[[ EXERCISE DATA open ]]

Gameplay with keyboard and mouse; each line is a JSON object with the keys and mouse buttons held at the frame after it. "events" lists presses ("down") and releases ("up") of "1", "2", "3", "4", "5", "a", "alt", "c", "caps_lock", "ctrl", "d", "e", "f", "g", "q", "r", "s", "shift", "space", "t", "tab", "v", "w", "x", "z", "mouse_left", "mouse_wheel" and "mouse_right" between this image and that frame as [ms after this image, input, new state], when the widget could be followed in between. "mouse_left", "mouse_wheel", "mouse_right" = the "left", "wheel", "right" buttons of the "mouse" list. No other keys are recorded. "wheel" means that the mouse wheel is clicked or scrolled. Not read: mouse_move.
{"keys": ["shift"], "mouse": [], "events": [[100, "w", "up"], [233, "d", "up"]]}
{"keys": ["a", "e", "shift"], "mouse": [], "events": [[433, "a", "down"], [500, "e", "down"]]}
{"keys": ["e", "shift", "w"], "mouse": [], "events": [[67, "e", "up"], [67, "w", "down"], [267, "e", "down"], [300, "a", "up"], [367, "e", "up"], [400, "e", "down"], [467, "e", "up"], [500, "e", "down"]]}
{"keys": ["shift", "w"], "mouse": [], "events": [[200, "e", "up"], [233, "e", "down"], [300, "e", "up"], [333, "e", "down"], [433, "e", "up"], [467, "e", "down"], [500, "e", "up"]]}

[[ EXERCISE DATA closed ]]

• [BRIEF]:
Having read the entries above, restate them all word for word.

• [EXERCISE SOLUTION]:
Gameplay with keyboard and mouse; each line is a JSON object with the keys and mouse buttons held at the frame after it. "events" lists presses ("down") and releases ("up") of "1", "2", "3", "4", "5", "a", "alt", "c", "caps_lock", "ctrl", "d", "e", "f", "g", "q", "r", "s", "shift", "space", "t", "tab", "v", "w", "x", "z", "mouse_left", "mouse_wheel" and "mouse_right" between this image and that frame as [ms after this image, input, new state], when the widget could be followed in between. "mouse_left", "mouse_wheel", "mouse_right" = the "left", "wheel", "right" buttons of the "mouse" list. No other keys are recorded. "wheel" means that the mouse wheel is clicked or scrolled. Not read: mouse_move.
{"keys": ["shift"], "mouse": [], "events": [[100, "w", "up"], [233, "d", "up"]]}
{"keys": ["a", "e", "shift"], "mouse": [], "events": [[433, "a", "down"], [500, "e", "down"]]}
{"keys": ["e", "shift", "w"], "mouse": [], "events": [[67, "e", "up"], [67, "w", "down"], [267, "e", "down"], [300, "a", "up"], [367, "e", "up"], [400, "e", "down"], [467, "e", "up"], [500, "e", "down"]]}
{"keys": ["shift", "w"], "mouse": [], "events": [[200, "e", "up"], [233, "e", "down"], [300, "e", "up"], [333, "e", "down"], [433, "e", "up"], [467, "e", "down"], [500, "e", "up"]]}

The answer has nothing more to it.